Try writing data to the plot table.
!curl http://localhost:3000/plot -X POST -H "Content-Type: application/json" \
-d '{"lon": -90.0, "lat": 45.0}' \
--silent{"code":"42501","details":null,"hint":null,"message":"permission denied for table plot"}It doesn’t work! That’s a good thing. We could have set up the API’s credentials with write privileges but we did not, so this is exactly what we want to see. It is possible to configure an endpoint with write privileges but I have not tried it yet.
query using Python
We can use the requests library to send queries to PostgREST. This query uses the query_bbox function that we defined in setup_db.sql, which is conveniently set up as an endpoint in our API.
import requests
bbox = (-95.9190, 45.7978, -90.6841, 48.1250)
r = requests.post(
"http://localhost:3000/rpc/query_bbox",
json={"xmin": bbox[0], "xmax": bbox[1], "ymin": bbox[2], "ymax": bbox[3]},
headers={"Accept": "application/geo+json"},
)- note: all user-defined functions get dropped under the
rpc/prefix, see the docs for more info
Since we requested the data be returned in the GeoJSON format, we can load the returned data into a geopandas.GeoDataFrame very easily:
import geopandas as gpd
gdf = gpd.GeoDataFrame.from_features(r.json(), crs=4326)

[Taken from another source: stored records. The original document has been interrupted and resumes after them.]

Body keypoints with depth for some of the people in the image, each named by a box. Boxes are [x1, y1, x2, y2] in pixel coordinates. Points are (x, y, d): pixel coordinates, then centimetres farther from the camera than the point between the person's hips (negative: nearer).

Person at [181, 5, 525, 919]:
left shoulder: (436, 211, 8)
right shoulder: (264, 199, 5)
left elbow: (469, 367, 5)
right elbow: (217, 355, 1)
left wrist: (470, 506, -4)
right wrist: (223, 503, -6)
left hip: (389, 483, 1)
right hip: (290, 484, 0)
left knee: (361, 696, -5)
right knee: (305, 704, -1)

gdf| geometry | id | lon | lat | |
|---|---|---|---|---|
| 0 | POINT (-91.52903 46.13801) | 4 | -91.529030 | 46.138012 |
| 1 | POINT (-94.91882 47.75245) | 25 | -94.918816 | 47.752453 |
| 2 | POINT (-93.55267 47.90618) | 339 | -93.552666 | 47.906178 |
| 3 | POINT (-94.52316 47.52239) | 924 | -94.523155 | 47.522390 |
| 4 | POINT (-93.37778 48.05107) | 955 | -93.377785 | 48.051070 |
Or, we can drop the GeoJSON directly into an interactive map using folium:
import folium
import geojson_pydantic
center = ((bbox[1] + bbox[3]) / 2, (bbox[0] + bbox[2]) / 2)
m = folium.Map(location=center, zoom_start=7)
# add bounding box to map
bbox_geojson = folium.GeoJson(
data=geojson_pydantic.Feature(
type="Feature",
properties={},
geometry=geojson_pydantic.Polygon.from_bounds(*bbox)

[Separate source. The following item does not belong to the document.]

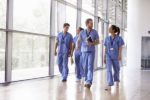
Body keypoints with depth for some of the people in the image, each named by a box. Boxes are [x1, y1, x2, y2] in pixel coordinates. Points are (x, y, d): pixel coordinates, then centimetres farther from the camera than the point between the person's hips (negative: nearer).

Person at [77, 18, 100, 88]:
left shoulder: (95, 32, -1)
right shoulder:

).dict(exclude_none=True),
style_function=lambda x: {
"opacity": 1,
"dashArray": "1",
"fillOpacity": 0,
"weight": 2,
},
)
bbox_geojson.add_to(m)
# add points to map
plots_geojson = folium.GeoJson(data=r.json())
plots_geojson.add_to(m)
mMake this Notebook Trusted to load map: File -> Trust Notebook
Conclusion
Hopefully this is enough to get you up and running with a REST API for your own PostGIS database! I highly recommend paging through the PostgREST documentation, so if you are left wondering about the possibilities for a REST API for your database, definitely check out the full documentation.